== Parts of the exercise ==
**a)** Answer these questions from the passage on recognizing Google Fonts in images:
(i) How many fonts are in the collection the classifier picks from?
(ii) On what site is the classifier publicly available?
(iii) Does font classification on Storia Lab need a subscription?
**b)** In the font-recognition passage, take the stretch from "Have you ever" through "without a subscription!" and write it out with "Github" swapped for "GitHub".
**c)** Carry on the passage about recognizing Google Fonts in images from its last sentence.

== Provided passage ==
○ ○ ○ ○ ○ ○ ○

Recognizing Google Fonts in Images

Have you ever stared long and deep at an image with text and wondered what font was used to render the text? Us too. That’s why we built an AI classifier that is able to identify the Google font that most closely matches the text in an image, out of a collection of over 3,000 fonts. Surprisingly, it works on AI-generated images too!

Our classifier is publicly available on Github, including a pre-trained checkpoint as well as code for training a model from scratch, in case you need to work with a different set of fonts. Alternatively, if all you’re looking for is a dead-simple and intuitive interface for figuring out what font was used in an image, head over to Storia Lab. Font classification is free and unlimited even without a subscription!

○ ○ ○ ○ ○ ○ ○

== Provided data ==
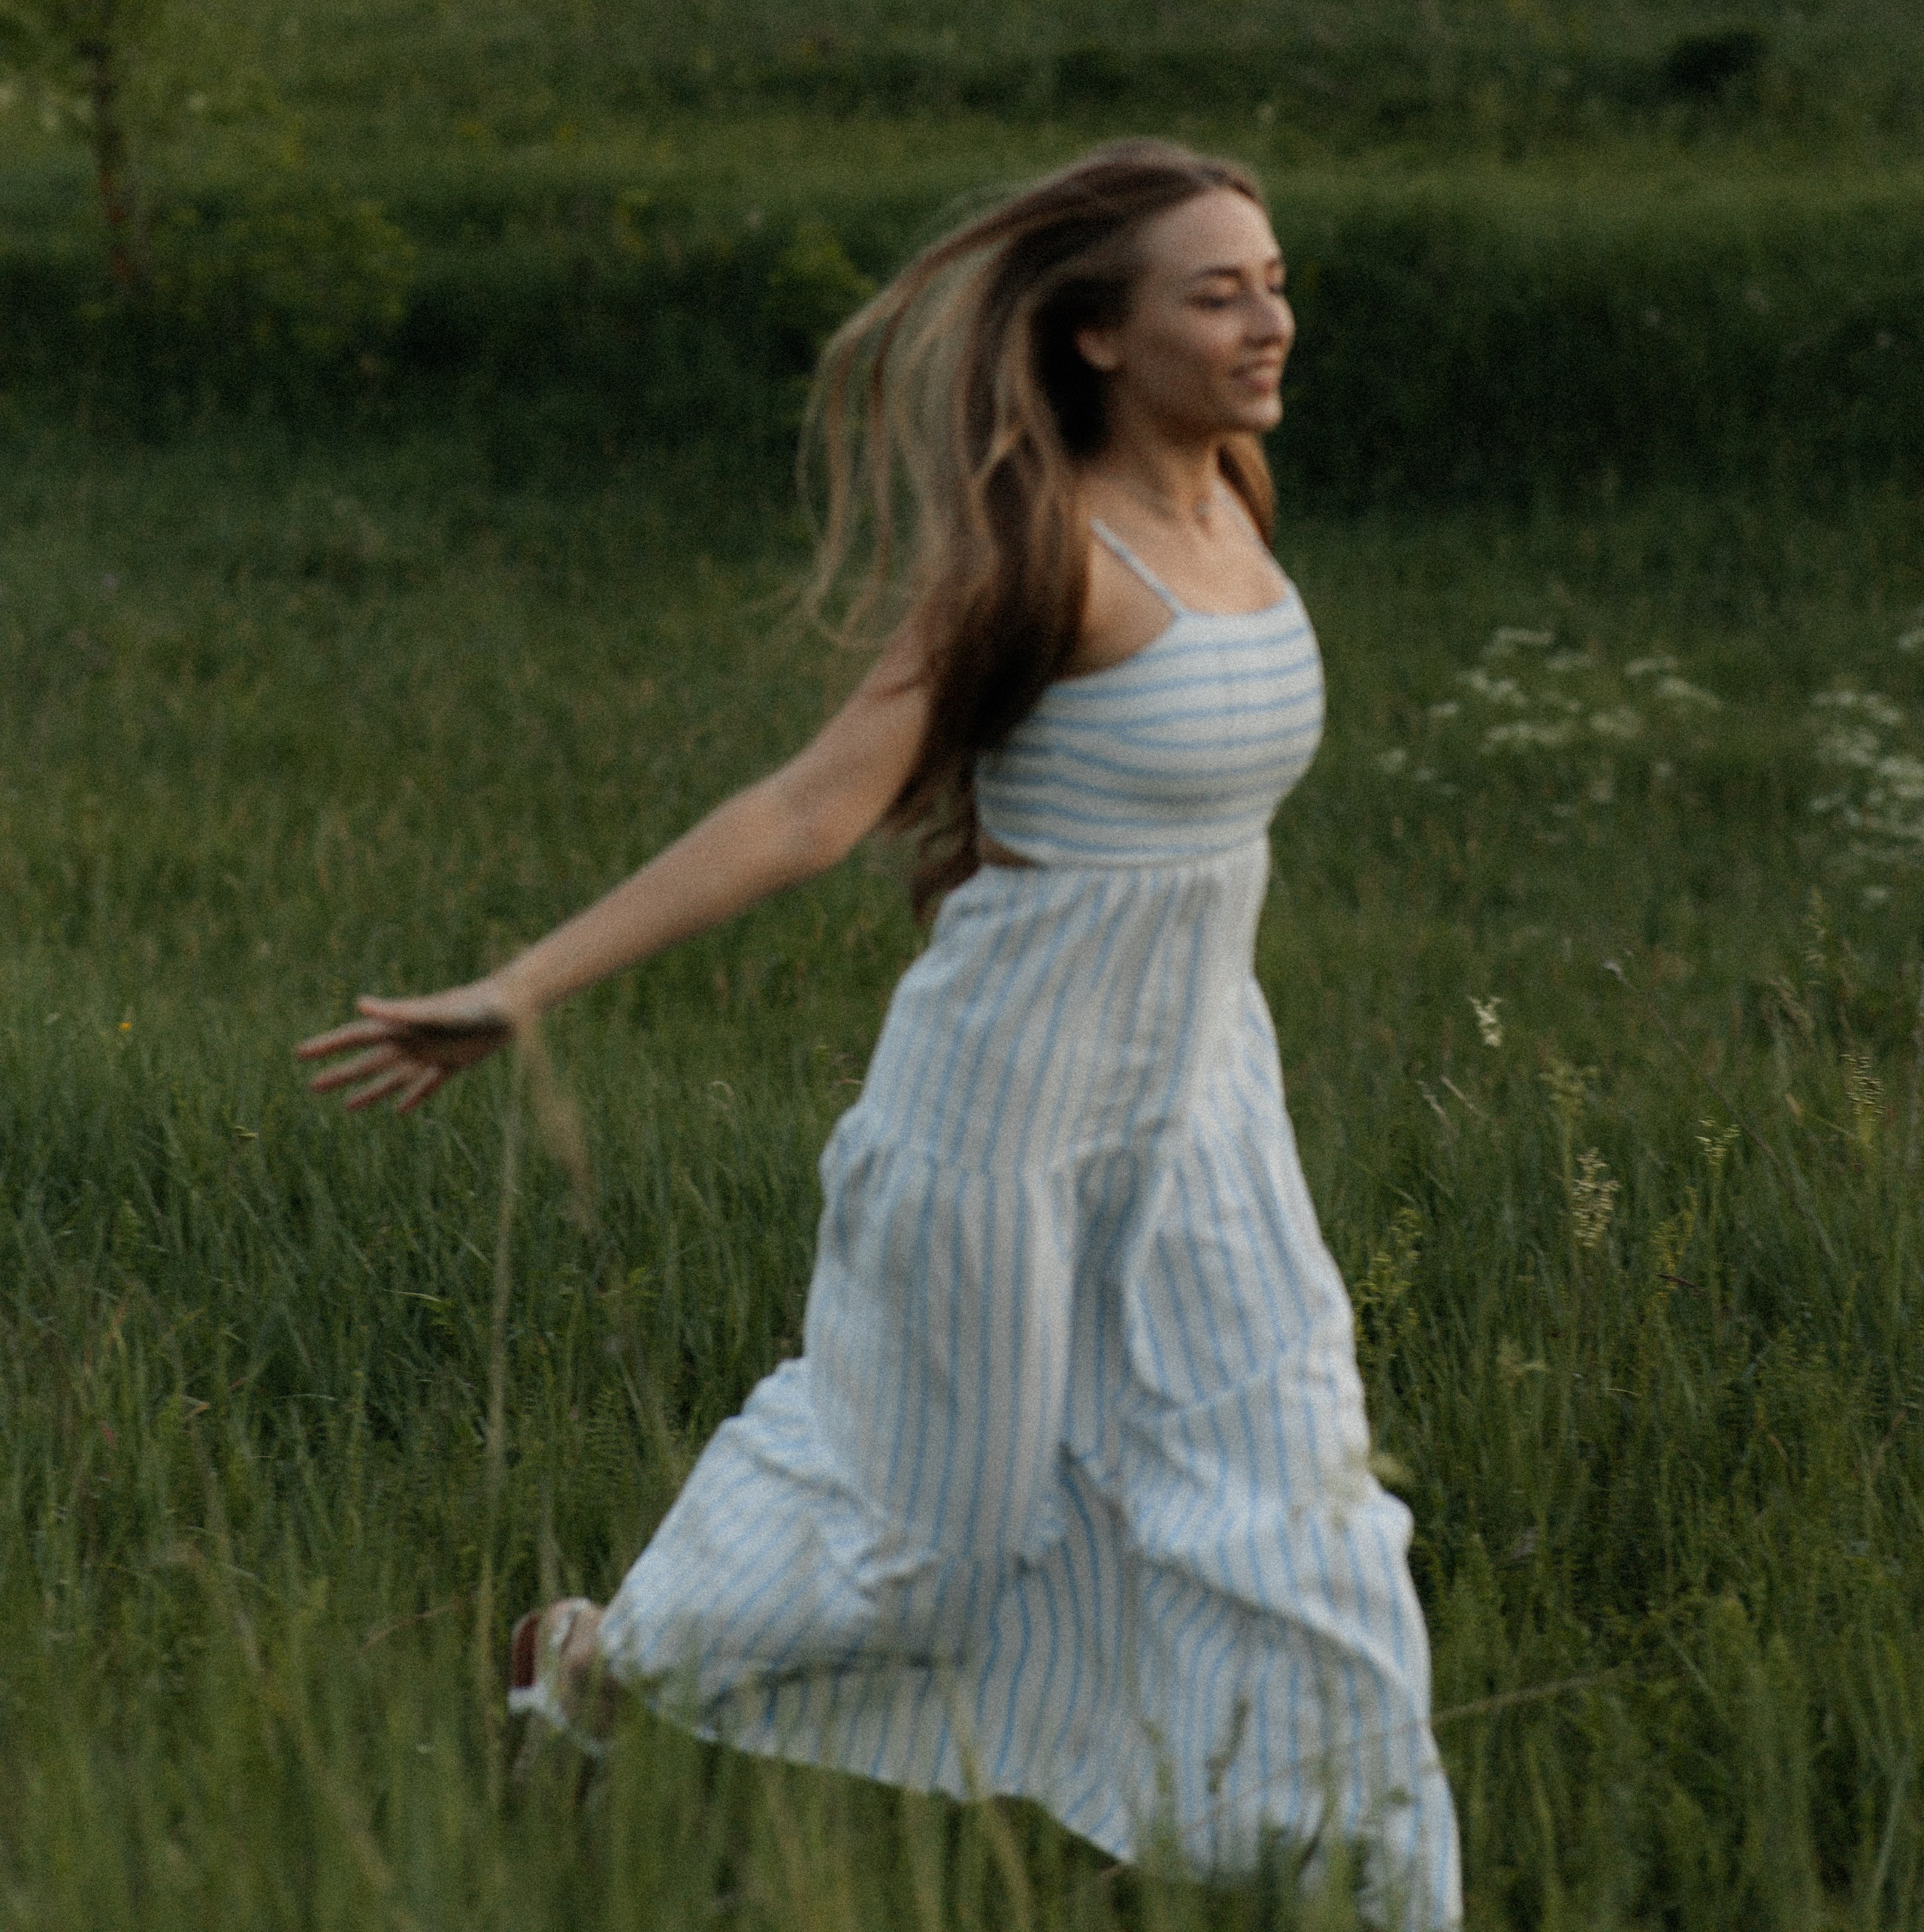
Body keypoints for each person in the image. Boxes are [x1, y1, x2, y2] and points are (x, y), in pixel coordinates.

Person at [299, 140, 1461, 1927]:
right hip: (998, 1117)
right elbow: (808, 810)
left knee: (1299, 1510)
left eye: (1274, 280)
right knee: (920, 1554)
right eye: (1214, 292)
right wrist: (524, 984)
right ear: (1093, 337)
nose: (1266, 322)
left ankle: (1357, 1885)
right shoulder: (1036, 562)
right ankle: (590, 1664)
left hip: (1207, 1109)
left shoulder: (1234, 489)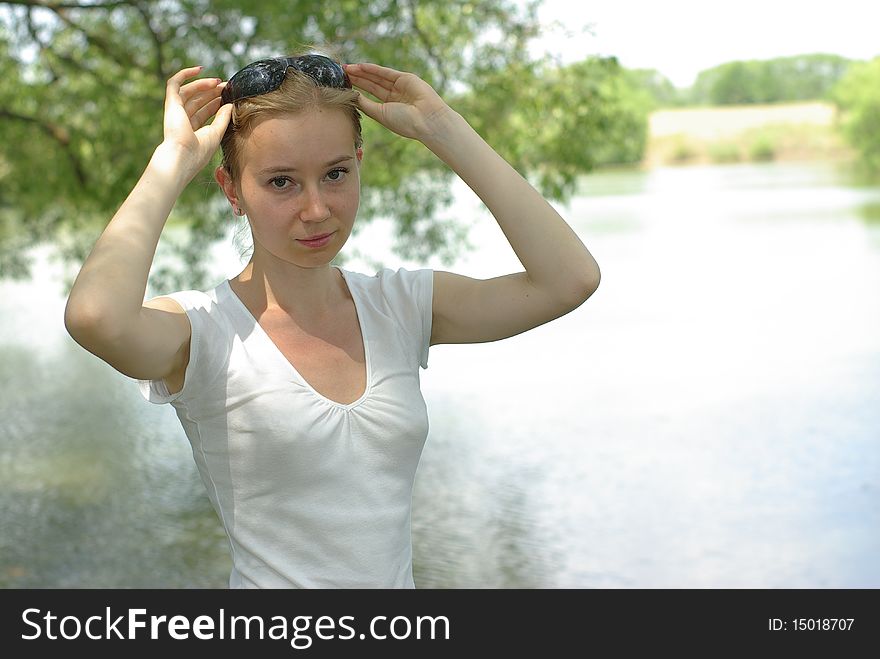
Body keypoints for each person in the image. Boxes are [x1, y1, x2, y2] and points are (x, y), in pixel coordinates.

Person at [64, 52, 600, 588]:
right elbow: (95, 317)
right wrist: (174, 161)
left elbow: (569, 279)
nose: (317, 208)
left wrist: (443, 129)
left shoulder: (400, 305)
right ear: (233, 190)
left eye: (335, 173)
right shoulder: (204, 331)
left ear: (358, 164)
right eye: (281, 182)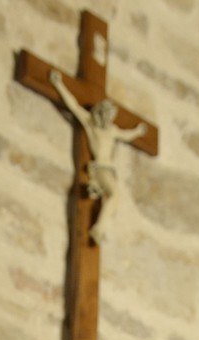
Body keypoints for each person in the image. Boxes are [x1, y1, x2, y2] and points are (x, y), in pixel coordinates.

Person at [49, 69, 148, 246]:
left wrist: (139, 131)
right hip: (99, 168)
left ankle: (98, 216)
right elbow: (73, 105)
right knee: (115, 194)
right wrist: (59, 84)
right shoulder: (90, 123)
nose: (107, 118)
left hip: (108, 170)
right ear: (100, 111)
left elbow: (126, 135)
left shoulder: (112, 130)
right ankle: (99, 228)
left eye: (110, 116)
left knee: (115, 195)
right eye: (105, 113)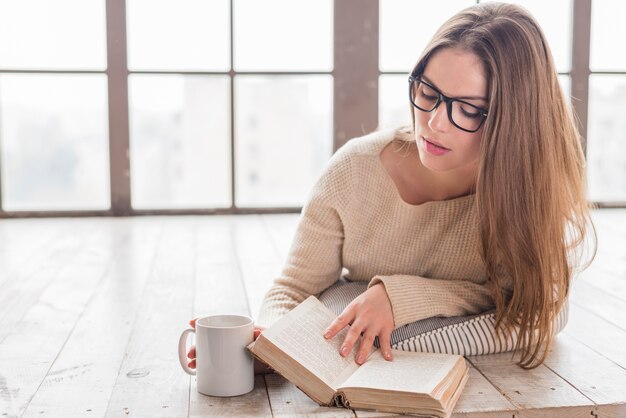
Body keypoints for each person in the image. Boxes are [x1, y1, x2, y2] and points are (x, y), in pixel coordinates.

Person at [187, 1, 595, 372]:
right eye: (427, 92)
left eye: (468, 110)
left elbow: (542, 312)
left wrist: (399, 299)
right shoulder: (355, 171)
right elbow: (292, 290)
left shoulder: (527, 190)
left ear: (511, 120)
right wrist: (275, 346)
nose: (434, 122)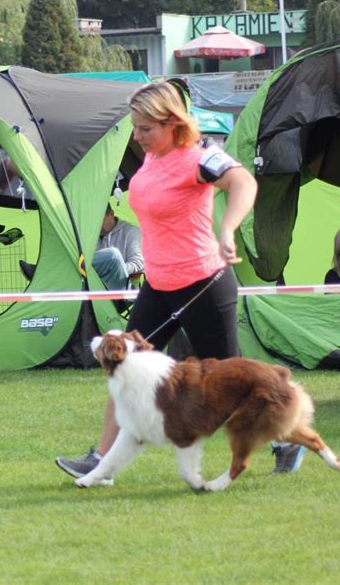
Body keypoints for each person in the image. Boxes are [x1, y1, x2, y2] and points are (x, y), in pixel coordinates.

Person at [55, 82, 303, 481]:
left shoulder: (201, 156)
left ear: (172, 123)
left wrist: (227, 229)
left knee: (231, 382)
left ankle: (286, 439)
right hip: (158, 284)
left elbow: (244, 184)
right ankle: (100, 462)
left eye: (145, 129)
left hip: (204, 284)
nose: (137, 136)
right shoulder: (151, 158)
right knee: (123, 367)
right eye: (135, 127)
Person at [20, 205, 143, 291]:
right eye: (92, 221)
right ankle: (46, 273)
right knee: (71, 251)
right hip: (91, 284)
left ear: (111, 214)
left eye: (100, 219)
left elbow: (139, 263)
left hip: (121, 287)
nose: (96, 224)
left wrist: (116, 267)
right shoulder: (89, 235)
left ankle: (45, 274)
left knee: (113, 256)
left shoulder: (131, 232)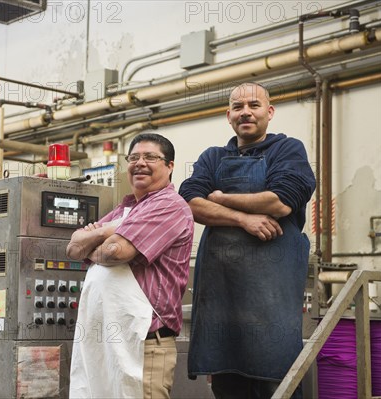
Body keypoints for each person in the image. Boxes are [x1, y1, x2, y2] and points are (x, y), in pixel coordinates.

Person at [179, 82, 316, 398]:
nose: (246, 112)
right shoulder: (213, 157)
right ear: (228, 116)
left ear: (269, 112)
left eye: (254, 105)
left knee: (277, 382)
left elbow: (280, 201)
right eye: (238, 107)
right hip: (222, 298)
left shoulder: (287, 149)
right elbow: (189, 202)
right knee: (228, 384)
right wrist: (244, 218)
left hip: (272, 298)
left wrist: (220, 197)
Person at [67, 132, 194, 399]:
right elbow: (74, 248)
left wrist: (101, 236)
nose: (140, 163)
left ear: (170, 166)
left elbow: (116, 252)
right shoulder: (125, 210)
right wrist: (110, 229)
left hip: (144, 346)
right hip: (108, 344)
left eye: (150, 157)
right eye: (134, 157)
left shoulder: (169, 205)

○ ○ ○ ○ ○ ○ ○

== Your responses ==
**a)**
(i) Over 3,000 fonts.
(ii) Github.
(iii) No. It is free and unlimited even without a subscription.

**b)**
Have you ever stared long and deep at an image with text and wondered what font was used to render the text? Us too. That’s why we built an AI classifier that is able to identify the Google font that most closely matches the text in an image, out of a collection of over 3,000 fonts. Surprisingly, it works on AI-generated images too!

Our classifier is publicly available on GitHub, including a pre-trained checkpoint as well as code for training a model from scratch, in case you need to work with a different set of fonts. Alternatively, if all you’re looking for is a dead-simple and intuitive interface for figuring out what font was used in an image, head over to Storia Lab. Font classification is free and unlimited even without a subscription!

**c)**
Recognizing Google fonts in images with Storia Lab

The backstory

When building Textify, our Storia Lab feature that enables users to change text in images seamlessly, we realized that using diffusion models for rendering is not always a silver bullet. Indeed, deep machine learning models are absolutely necessary for photorealistic images, where the text needs to abide by the laws of physics; like any real-world object, text can be positioned at a certain angle, have a curvature, be illuminated by a source of light, be partially obstructed, or show natural defects.

However, there are situations where traditional text rendering (using a font file) is a more appropriate solution. This is the case for certain graphic illustrations, where the text isn’t necessarily part of a realistic scene, does not need to conform to the rules of physics, and is a somewhat independent element. Occasionally, this works even for simpler photorealistic images where the text is directly facing the camera and there are no complicated shadows.

For situations like the latter, Textify executes the following steps to update an existing piece of text with a new one:

  1. Remove the existing text while preserving the background. This can be done by a lightweight diffusion model like LaMa.

  2. Select the font that resembles the original text most closely, from a predefined collection of fonts.

  3. Render the desired text programmatically, with the chosen font.

The font classifier comes in handy for step 2, by suggesting the Google font that most closely matches the original image.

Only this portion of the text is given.